■ Exercise goal: Extract the records in full, leaving every picture out.

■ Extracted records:
========

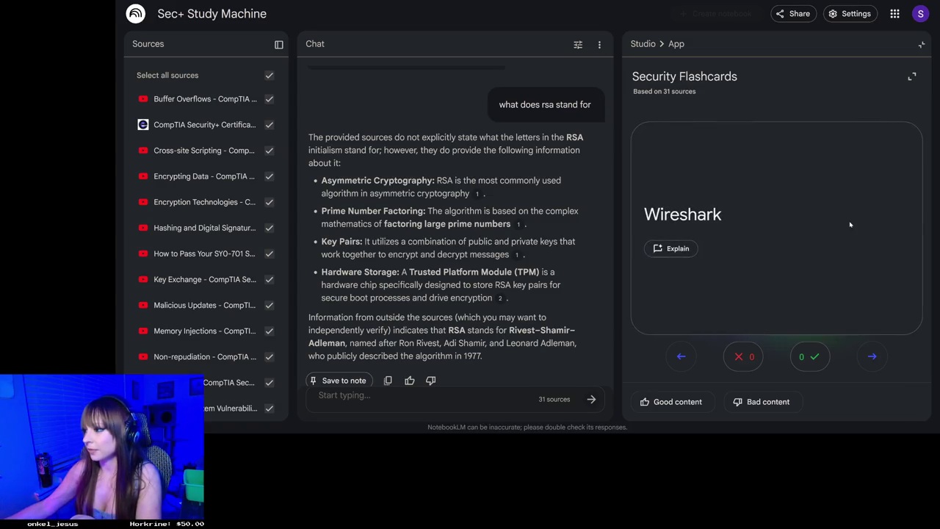
pyautogui.click(850, 226)
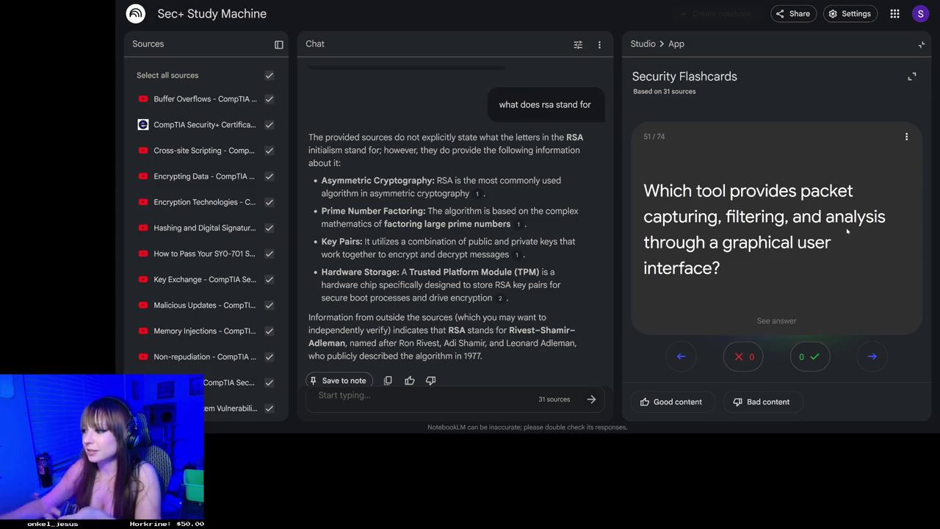
pyautogui.click(784, 248)
pyautogui.click(784, 248)
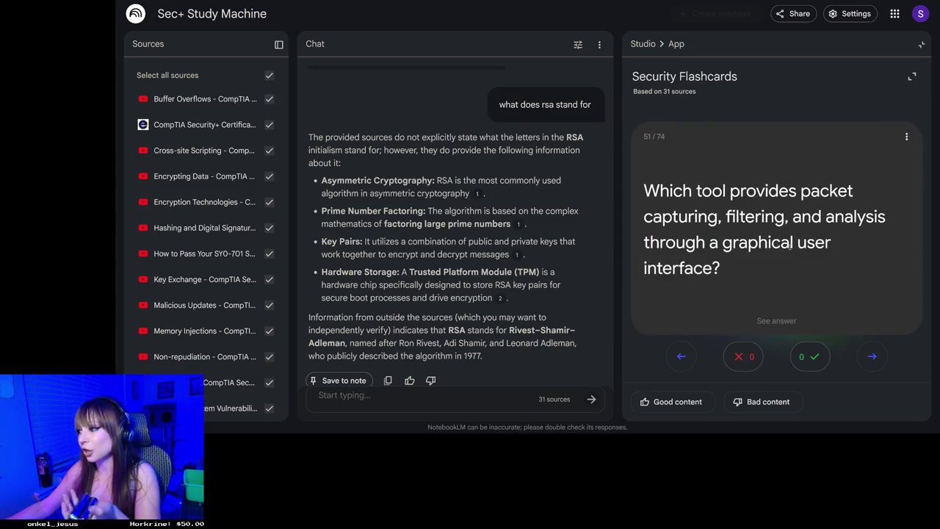
pyautogui.click(872, 356)
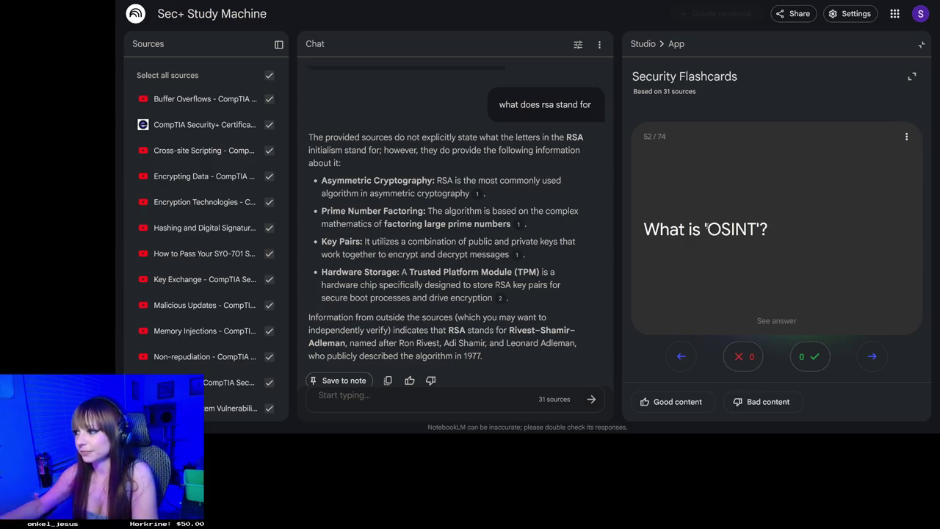
pyautogui.click(737, 234)
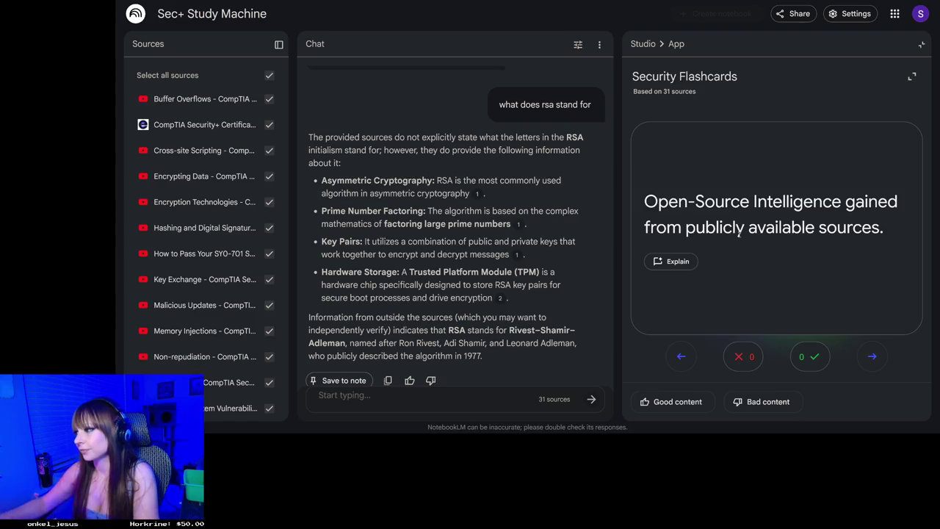
pyautogui.click(743, 234)
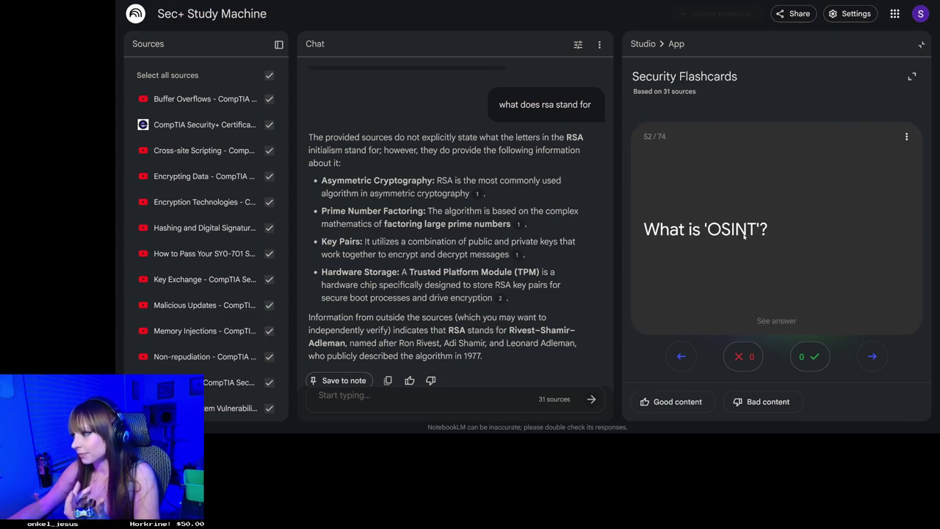
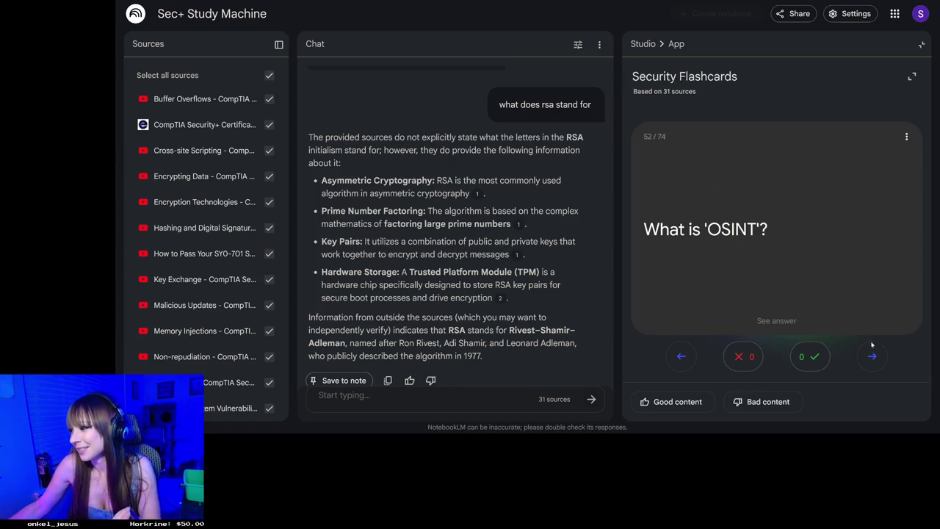
# - Advance from the OSINT card 52 to card 53 on Bug Bounty Programs versus penetration testing
pyautogui.click(872, 357)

========

■ Answer to this exercise:
pyautogui.click(850, 226)
pyautogui.click(784, 248)
pyautogui.click(784, 248)
pyautogui.click(872, 356)
pyautogui.click(737, 234)
pyautogui.click(743, 234)
# - Advance from the OSINT card 52 to card 53 on Bug Bounty Programs versus penetration testing
pyautogui.click(872, 357)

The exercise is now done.